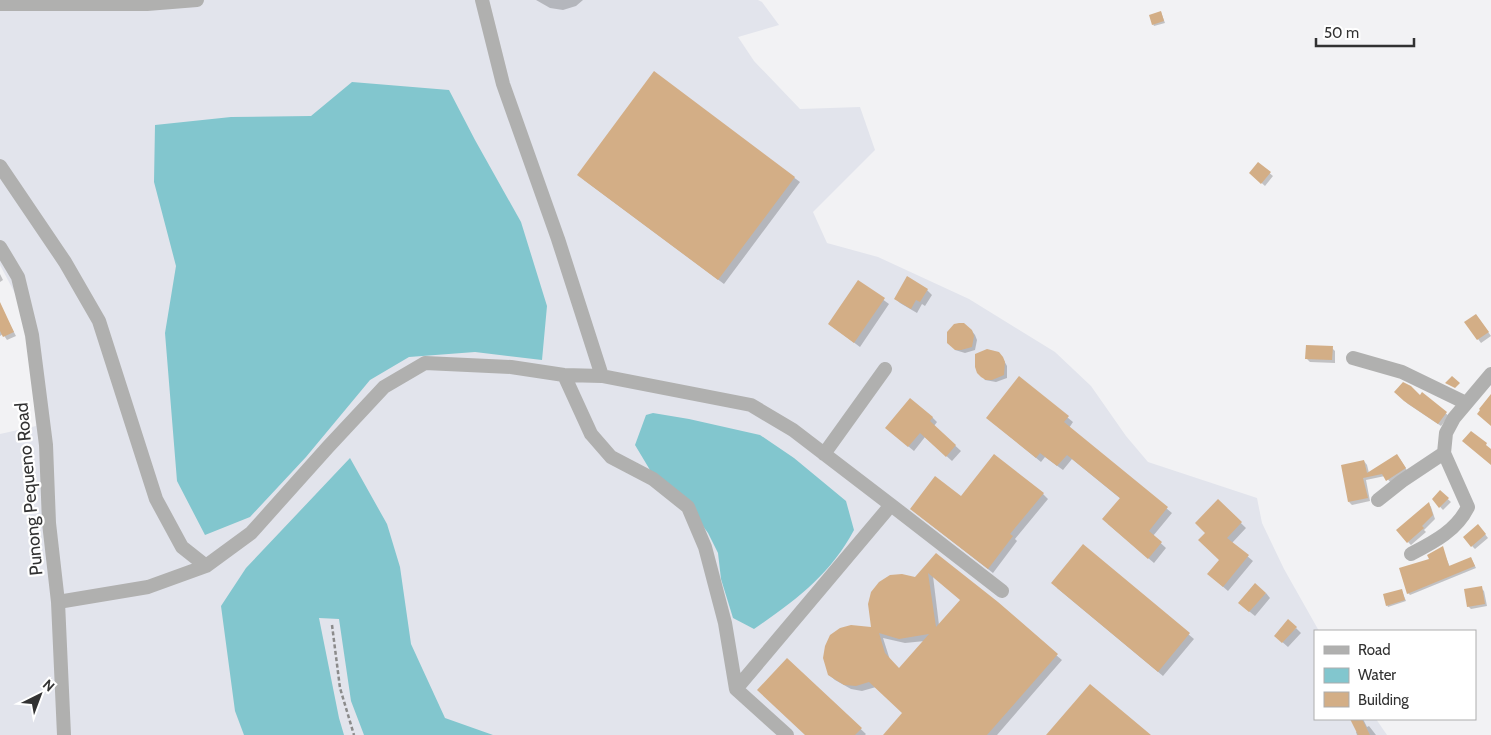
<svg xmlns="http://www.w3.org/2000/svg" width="1491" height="735" font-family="Cabin,sans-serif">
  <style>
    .built { fill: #e2e4ec }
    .water { fill: #82c6ce }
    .shadow { fill: #0003; fill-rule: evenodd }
    .building { fill: #d3ae86; fill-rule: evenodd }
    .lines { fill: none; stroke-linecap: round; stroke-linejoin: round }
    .path { stroke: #8b8b8b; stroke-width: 2.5; stroke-dasharray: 4 2.5; stroke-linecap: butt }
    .minor { stroke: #b0b0af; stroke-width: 14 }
    .labels { text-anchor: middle; stroke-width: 4.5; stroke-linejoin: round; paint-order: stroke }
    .street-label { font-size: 18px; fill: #323232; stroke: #fff }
  </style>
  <rect width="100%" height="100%" fill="#f2f2f4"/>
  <!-- built -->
  <path class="built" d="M0,0H758L762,2L779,25L738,37L754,61L800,109L860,107L875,150L813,212L827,243L878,257L969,299L1055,352L1091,386L1126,436L1148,462L1257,498L1262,523L1284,569L1319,631H1315V719H1376L1387,735H0V434L36,426L28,333L18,299L0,265Z"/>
  <!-- water -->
  <path class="water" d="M352,82L449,90L475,140L521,222L547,306L542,360L475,352L409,357L370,380L306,457L250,517L205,535L177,481L165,333L176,266L154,182L155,125L231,117L311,116Z
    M653,413L689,419L760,435L794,458L846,501L854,530C830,575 796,600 754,629L733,618L721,579L718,553L708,533L684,500L650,470L635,445L646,415Z
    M350,458L387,524L400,567L411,644L445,718L493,735H364L351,701L339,619L319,618L339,718L344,735H244L235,711L221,606L246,568Z"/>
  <!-- shadow -->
  <path class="shadow" d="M536,0H583L576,6L563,10L550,8Z
    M1161,12L1165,23L1154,26L1153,24Z
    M654,73L800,182L724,284L584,180Z
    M1258,163L1273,176L1265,186L1254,176Z
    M0,274L3,280L0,282Z
    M859,282L889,304L860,347L829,324Z
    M927,290L932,295L925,306L922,304L917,313L900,303L895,298Z
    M6,317L16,336L7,340L3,334L0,336V319Z
    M1479,319L1491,336L1481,343L1478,339Z
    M972,331L975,335L977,340L975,350L965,353L955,350Z
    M1332,348L1335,351V363L1310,362L1307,359Z
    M1002,357L1007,366V378L996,382L985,380L982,376Z
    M1020,378L1073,422L1069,428L1172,513L1153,536L1166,548L1154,563L1108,524L1121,499L1072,459L1063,470L1045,457L1041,462L992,422Z
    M1396,392L1420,396L1422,394L1449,416L1441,426L1408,404Z
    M932,417L937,422L934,426L961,451L952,461L925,437L914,451L892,433Z
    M1400,459L1408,472L1391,483L1385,476L1366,480L1370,501L1352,505L1349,502L1364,461L1367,465L1369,473Z
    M1440,492L1451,502L1443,510L1433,499Z
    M1043,494L1048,499L1015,539L1017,541L993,573L916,513L961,498Z
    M1218,501L1246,528L1232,543L1253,561L1228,591L1214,579L1221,560L1207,533Z
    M1429,504L1431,507L1435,519L1424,530L1426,532L1411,545L1408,542Z
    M1481,529L1488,538L1475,549L1472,546Z
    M1084,546L1194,639L1163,676L1057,588Z
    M1442,548L1450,567L1471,558L1476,568L1410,595L1408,593L1430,560Z
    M936,555L1062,660L997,735H884L904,713L876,687L862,691L851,689L835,680L829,675L873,629ZM933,576L961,600L939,625ZM883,638L905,643L925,641L899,670L890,660Z
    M1481,588L1484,591L1487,606L1471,609L1468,606Z
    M1402,591L1406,601L1388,607L1387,605Z
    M1266,593L1270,598L1255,616L1245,608Z
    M1296,628L1301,633L1288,647L1280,640Z
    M787,660L866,734L865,735H807Z
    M1351,719H1363L1367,727L1369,726L1376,735H1357L1356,732L1358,731Z"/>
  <!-- building -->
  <path class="building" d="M1161,11L1164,21L1152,25L1149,15Z
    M654,71L795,177L718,280L577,175Z
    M1258,162L1271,172L1261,184L1249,173Z
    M907,276L928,289L920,302L916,300L911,309L894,299Z
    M858,280L885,298L854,343L828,324Z
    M0,302L14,332L3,337L0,331Z
    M1476,314L1489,332L1477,340L1464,322Z
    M959,323H964L972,330L974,336L972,347L961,350H955L947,343V332L954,324Z
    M1306,345L1333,346L1332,360L1305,359Z
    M987,349L999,352L1003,357L1005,362L1004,375L992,380H986L981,377L977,373L975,367V354Z
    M1019,376L1069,416L1064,422L1168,507L1149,531L1162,542L1148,559L1102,519L1120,498L1067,455L1057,466L1040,453L1036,458L986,418Z
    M1452,376L1460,383L1455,388L1445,383Z
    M1403,382L1411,386L1420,395L1422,392L1447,412L1438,424L1404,401L1394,392Z
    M1491,394V426L1477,414L1480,410L1479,409Z
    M910,398L933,417L930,421L956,445L946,457L920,433L908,447L885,428Z
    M1471,431L1487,443L1486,445L1491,449V465L1462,441Z
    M994,454L1044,493L1010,534L1013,536L988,569L910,509L935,476L961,496Z
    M1397,454L1406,468L1386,481L1382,474L1363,478L1368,498L1348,502L1341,465L1364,460L1367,473Z
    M1440,490L1449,498L1439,508L1432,499Z
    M1218,499L1242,522L1227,538L1249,555L1223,587L1207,574L1219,560L1198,540L1205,533L1195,523Z
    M1429,502L1433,515L1422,526L1424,528L1407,543L1396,530Z
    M1478,524L1486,534L1471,547L1463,537Z
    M1083,544L1190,633L1158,672L1051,583Z
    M1443,546L1449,566L1471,557L1475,566L1407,594L1399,568L1429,559L1427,555Z
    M936,553L998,602L1058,654L987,735H883L902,713L869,682L856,686L844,685L828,675L823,658L825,646L830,635L840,628L851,625L871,627L868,604L871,592L879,582L890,575L902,574L915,577ZM928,573L960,600L936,627ZM879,633L899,639L929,634L899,668L885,653Z
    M1255,583L1266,593L1249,612L1238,603Z
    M1482,586L1485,604L1467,607L1464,589Z
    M1402,589L1405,600L1386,606L1383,594Z
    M1288,619L1297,627L1282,643L1274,636Z
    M787,658L862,728L855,735H805L757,690Z
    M1090,684L1151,735H1046Z
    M1350,719H1362L1370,735H1358Z"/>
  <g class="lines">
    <!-- path -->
    <path class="path" d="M332,625L340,688L354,735"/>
    <!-- minor -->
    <path class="minor" d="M482,0L503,84L558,239L602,376L751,405L793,430L891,505L736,689L787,735
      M0,4H147L197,0
      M0,166L65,262L99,321L156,499L182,547L206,566
      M0,247L18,277L32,335L46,445L49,523L58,602L64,735
      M1353,358L1402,372L1466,403
      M564,375L591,434L611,457L653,479L688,507L705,547L725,623L736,689
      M824,454L885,369
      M1378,500L1402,481L1444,453
      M891,505L1002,591
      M1411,554C1434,542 1456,531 1468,507L1444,453L1446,433L1454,418L1491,374
      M58,602L148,587L206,566L251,533L328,447L384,387L425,363L511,367L564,375L602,376"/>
  </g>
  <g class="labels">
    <!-- street labels -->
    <g class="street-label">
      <text transform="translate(29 489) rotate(-95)" y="6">Punong Pequeno Road</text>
    </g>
  </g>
  <!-- legend -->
  <rect x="1314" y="630" width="162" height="90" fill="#ffffff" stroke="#adadad"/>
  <rect x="1324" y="646" width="25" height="8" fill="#b0b0af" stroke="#adadad"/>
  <text x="1358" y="655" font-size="15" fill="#323232">Road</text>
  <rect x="1324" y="668" width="25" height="15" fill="#82c6ce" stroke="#adadad"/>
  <text x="1358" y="680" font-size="15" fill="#323232">Water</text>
  <rect x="1324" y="692" width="25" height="15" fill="#d3ae86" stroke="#adadad"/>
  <text x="1358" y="705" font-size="15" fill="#323232">Building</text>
  <!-- north arrow -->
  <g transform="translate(40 695) rotate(42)" stroke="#ffffff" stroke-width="4" paint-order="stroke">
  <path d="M0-4L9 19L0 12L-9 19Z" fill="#323232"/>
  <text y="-8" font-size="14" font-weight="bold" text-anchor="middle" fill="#323232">N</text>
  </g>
  <!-- scale -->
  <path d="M1316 38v8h98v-8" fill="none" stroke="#323232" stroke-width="2.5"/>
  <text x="1324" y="38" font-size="15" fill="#323232" stroke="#ffffff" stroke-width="4" paint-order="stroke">50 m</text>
</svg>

EXERCISE BRIEF: Show every line from the entries that includes the word "lines".

EXERCISE RESULT:
    .lines { fill: none; stroke-linecap: round; stroke-linejoin: round }
  <g class="lines">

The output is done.